Think Guatemala 1954, When Hugo Chavez’s Venezuela Springs To Mind
This analysis was prepared by COHA Staff
May 14th, 2007
In 1954, United Fruit, in concert with the CIA, successfully orchestrated the overthrow of Guatemala’s democratically-elected government of Jacobo Arbenz Guzmán, charging that the Central American nation had fallen under communist influence. The demise of Arbenz took time to accomplish, with the fatal draught being a casual concoction of miscommunication, corporate arrogance, misinformation, outright deception, a naïve reform-minded government and arrogance on the part of the Eisenhower administration. Arbenz was neither a communist, nor was his government profoundly sympathetic to extreme leftist ideas as charged at the time by U.S. government officials and media outlets. Upon his election in 1951, Arbenz took office in a country in which 70% of the arable land was controlled by 2.2% of the population – only 12% of which was being cultivated at the time of his overthrow in 1954. Like Hugo Chavez of Venezuela, he wanted to reform what was palpably neither a good nor just society.

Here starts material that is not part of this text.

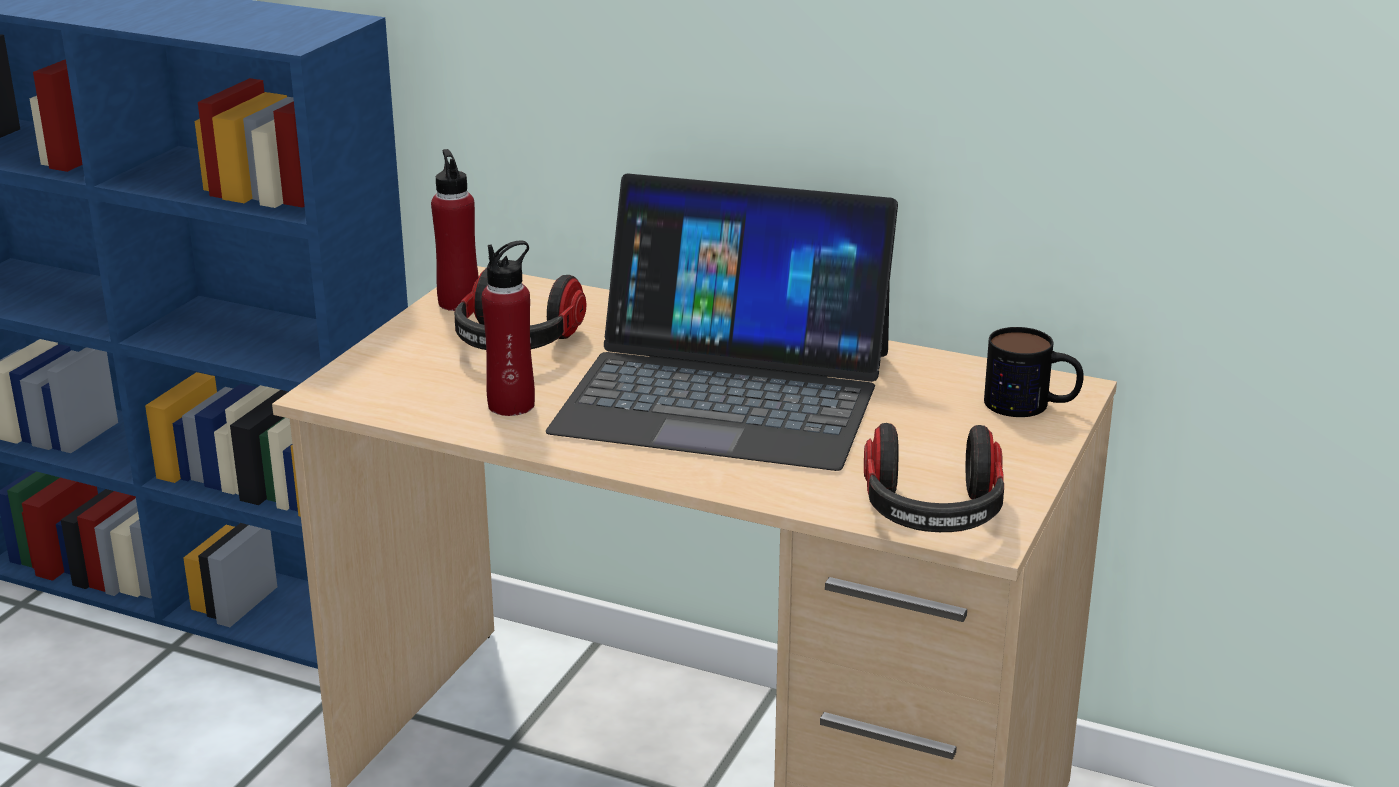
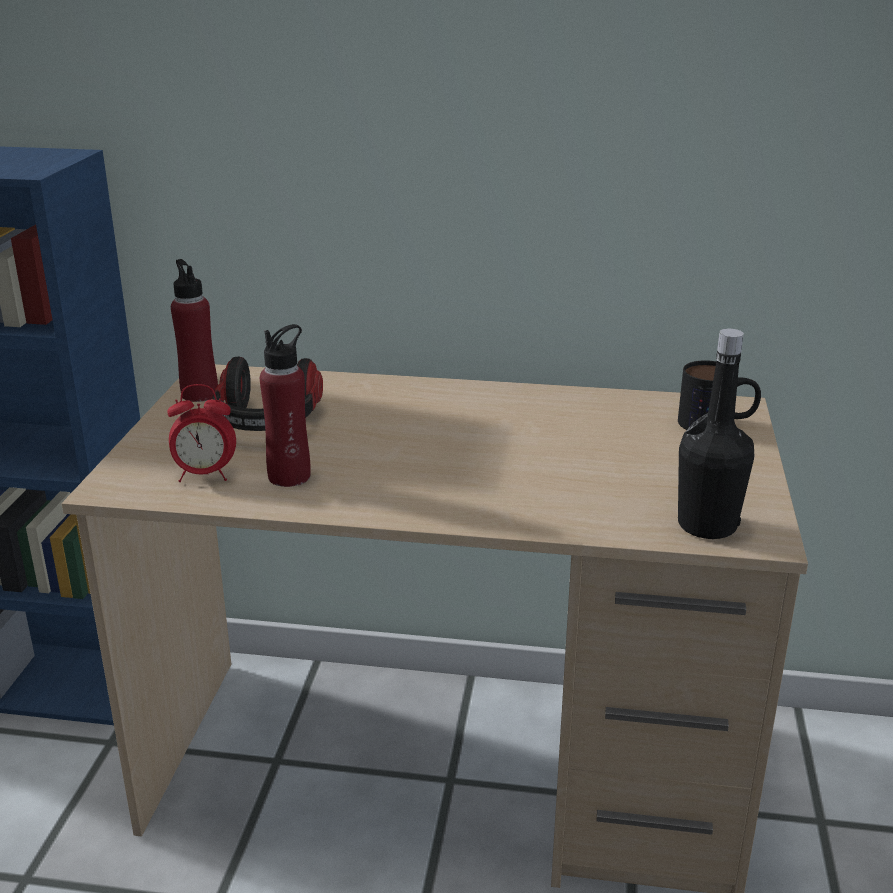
camera: 15 degrees left, 0 degrees up
laptop [546,173,898,471] -> none
headphones [864,423,1004,532] -> black bottle [678,329,755,539]
none -> alarm clock [167,384,236,482]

Case Studies of Guatemala and Venezuela
The parallels between Guatemala in 1954 and present day Venezuela are uncomfortably close, which is cause enough for concern that the U.S. government and its compliant media have predictably taken sides. It was of little surprise therefore that land reform was one of the priorities chosen by the democratically-elected Arbenz just as it has become for President Chavez. Soon after taking office, both reformers similarly instituted wide ranging agricultural reform policies that sought to distribute uncultivated land to thousands of poor, landless peasants. Arbenz’s plan, however modest it initially was in scope, struck a raw nerve with the largest landowning enterprise in Guatemala, the United Fruit Company. The holdings of this agro-industrial giant in the country were 85% uncultivated, therefore facing heavy taxes under extant law. A similar shock faced Venezuelan land holders when their fallow and speculative land parcels were scheduled to be seized by the government, to be redistributed to landless campesinos.
Bananas or Oil, the Process is the Same
Back in the early 1950’s, United Fruit, a major hemispheric banana company with extensive ties to U.S. power brokers both within and outside the government, had consistently undervalued the worth of its land reserves for the purposes of evading heavy property tax obligations. Yet, when Arbenz approached United Fruit with a compensation plan for their land scheduled for expropriation, the company balked at the $3 per acre validation price. In fact, this was the artificially low figure which had been previously designated by the company itself for tax purposes. The Guatemalan government, for its part, claimed that in fact the true assessed value of the land should have been pegged at $75 per acre. The details of this squabble mattered little, because ultimately ‘might made right’, a parable regarding the articulation of U.S. hemispheric policy that Hugo Chavez would be well advised to have on his mind without interruption.